(Saved entries)
• • •

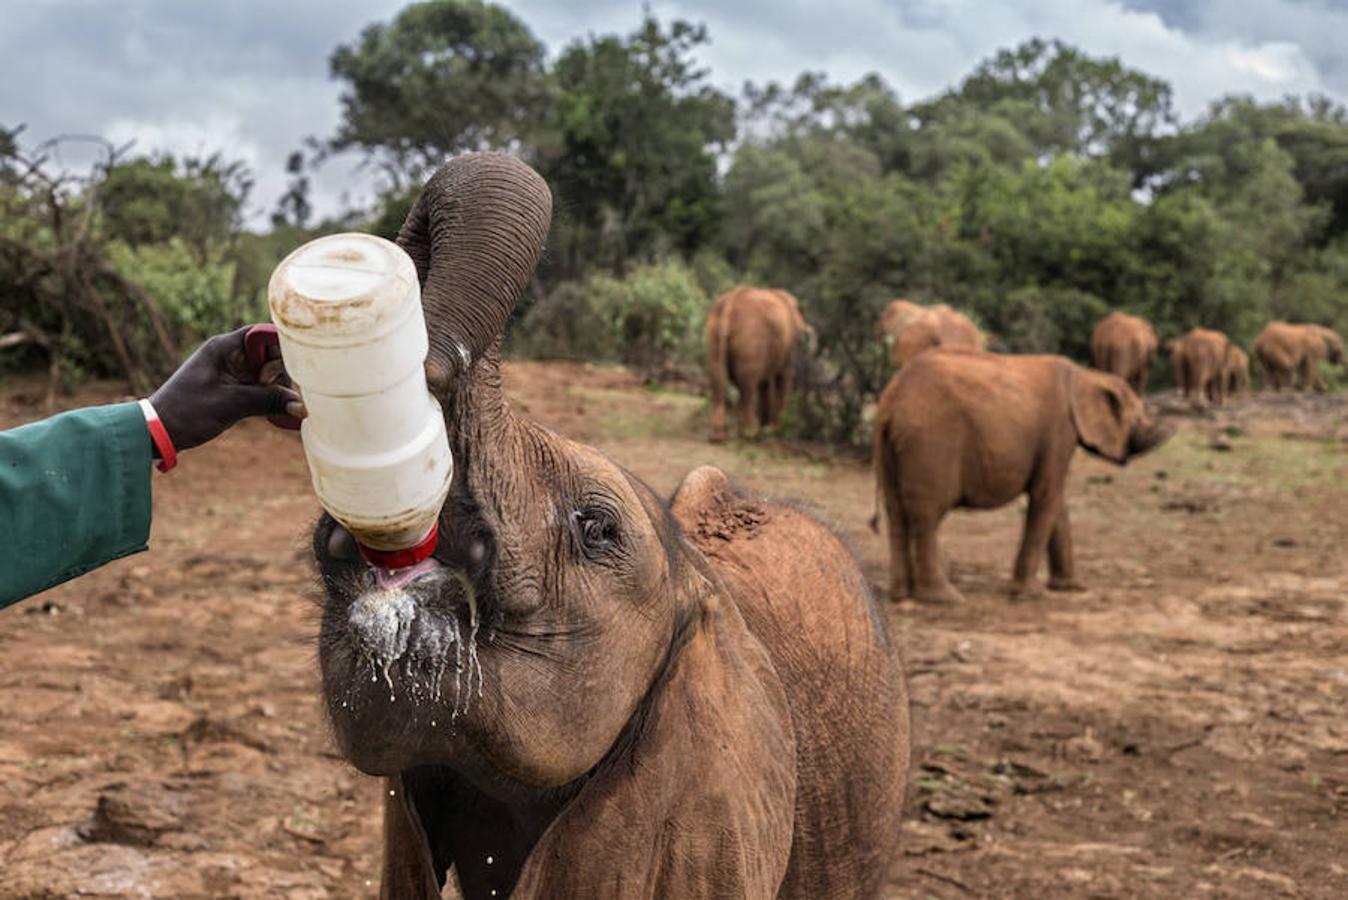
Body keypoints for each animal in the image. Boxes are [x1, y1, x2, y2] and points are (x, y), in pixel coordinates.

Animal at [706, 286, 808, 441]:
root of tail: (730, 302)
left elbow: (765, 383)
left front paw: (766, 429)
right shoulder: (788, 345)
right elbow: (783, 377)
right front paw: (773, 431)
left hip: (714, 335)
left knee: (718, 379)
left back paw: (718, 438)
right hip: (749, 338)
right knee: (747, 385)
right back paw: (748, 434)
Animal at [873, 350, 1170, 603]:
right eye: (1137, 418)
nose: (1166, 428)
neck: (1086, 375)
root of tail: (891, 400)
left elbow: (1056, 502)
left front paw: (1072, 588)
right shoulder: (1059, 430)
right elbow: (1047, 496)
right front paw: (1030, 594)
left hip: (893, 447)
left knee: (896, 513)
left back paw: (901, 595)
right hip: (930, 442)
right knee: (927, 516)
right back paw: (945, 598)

• • •

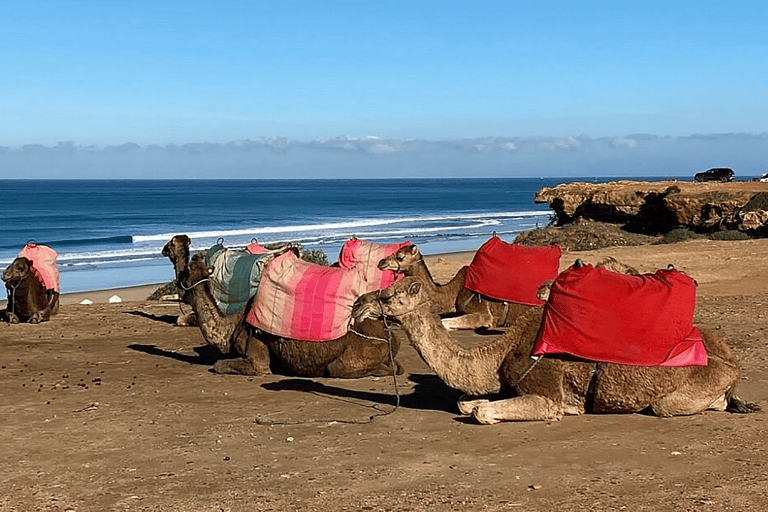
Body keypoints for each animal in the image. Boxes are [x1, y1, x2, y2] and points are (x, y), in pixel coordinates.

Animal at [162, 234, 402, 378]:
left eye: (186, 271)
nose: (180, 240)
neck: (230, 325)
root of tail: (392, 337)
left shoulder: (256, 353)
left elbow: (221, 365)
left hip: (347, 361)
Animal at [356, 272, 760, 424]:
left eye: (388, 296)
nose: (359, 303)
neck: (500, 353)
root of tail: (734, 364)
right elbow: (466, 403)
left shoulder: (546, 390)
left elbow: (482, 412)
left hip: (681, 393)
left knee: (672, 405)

• • •

▸ TASK OBJECTIVE: Where a line of the data includes the string "back", list that line.

▸ WRITTEN REPLY:
left back paw: (718, 438)
right back paw: (748, 434)
left back paw: (901, 595)
right back paw: (945, 598)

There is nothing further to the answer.